12 octobre 2013

Café littéraire avec Éric Dupont, auteur de «La fiancée américaine»

Crédit photo: Marchand de feuilles
La Société littéraire de Laval (SLL) a organisé le mardi 8 octobre, au Collège Montmorency (Laval), un café littéraire avec Éric Dupont, animé par Madeleine Dalphond-Guiral. Éric Dupont a publié en 2012 aux Éditions Marchand de feuilles un roman lauréat du 20e Prix des Libraires 2013 et du Prix des collégiens 2013. Il est aussi finaliste pour le Prix des cinq continents 2013.

«La fiancée américaine» ou la réappropriation du passé d'Éric Dupont

Éric Dupont et Madeleine Dalphond-Guiral
Crédit photo: Caroline Legouix

Le déclencheur de l'histoire de «La fiancée américaine» est une anecdote racontée par le père d'Éric Dupont à son fils: il avait rencontré une femme qui, des années auparavant, avait dû se rendre en secret à New York pour se faire avorter.
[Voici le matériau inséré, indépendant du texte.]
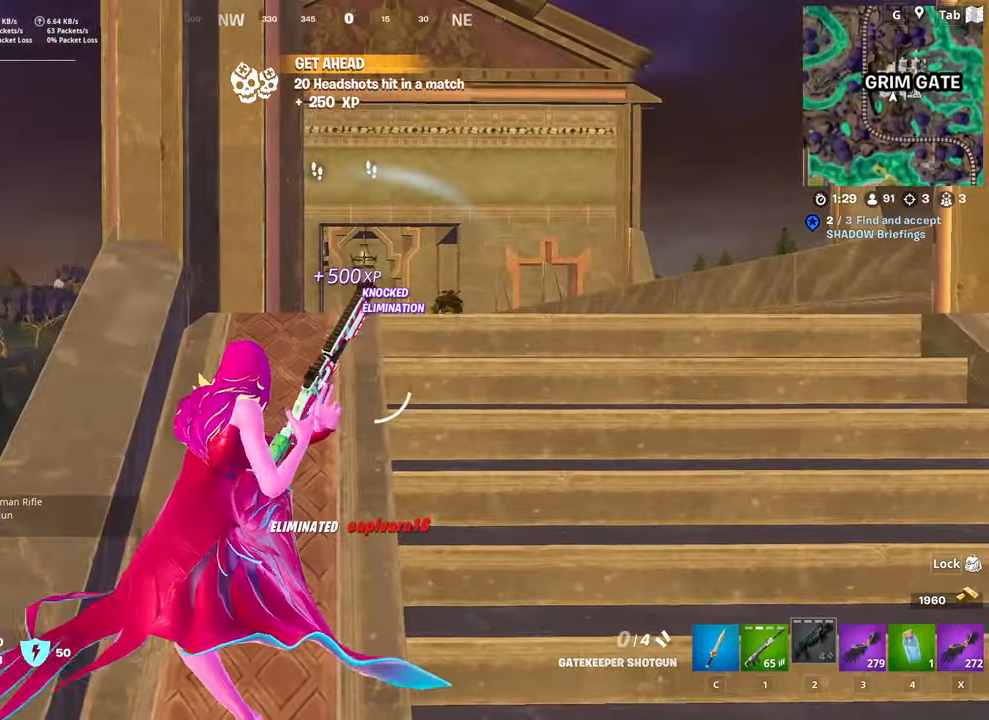
{"keys": ["d"], "mouse": [], "mouse_move": "still", "events": [[200, "s", "down"], [284, "d", "down"], [334, "s", "up"]]}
Revenue ensuite au Québec, elle avait gardé longtemps le silence sur cet épisode de sa vie. L'écrivain avait été interpellé par l'idée d'une personne qui vit dans le silence et il s'était posé des questions.

L'évocation de la famille de l'écrivain, et de son entourage proche, a été continuelle tout au long de la soirée. Tout comme les lieux qui ont marqué Éric Dupont. Tout d'abord, Rivière-du-Loup, qu'il a quitté à regret quand la famille a déménagé, lorsqu'il était encore un enfant: «Je n'étais jamais vraiment parti de Rivière-du-Loup», a-t-il précisé. Il a continué en disant qu'il était en train de magasiner une terre là-bas: «Je voudrais acheter un bout du bas du fleuve!»

On comprend, en percevant la passion de l'auteur quand il parle de son livre, que son travail d'écriture a été un long parcours intérieur dans son passé. Il nous a parlé de ses vieilles voisines, en Allemagne, qui ont donné naissance à des personnages, de sa famille d'accueil en Autriche lors de son premier séjour à l'étranger, à 16 ans, de ses nombreux voyages à Rome, de son travail d'enseignant à Toronto dans un milieu indifférent à la francophonie et où il a été malheureux.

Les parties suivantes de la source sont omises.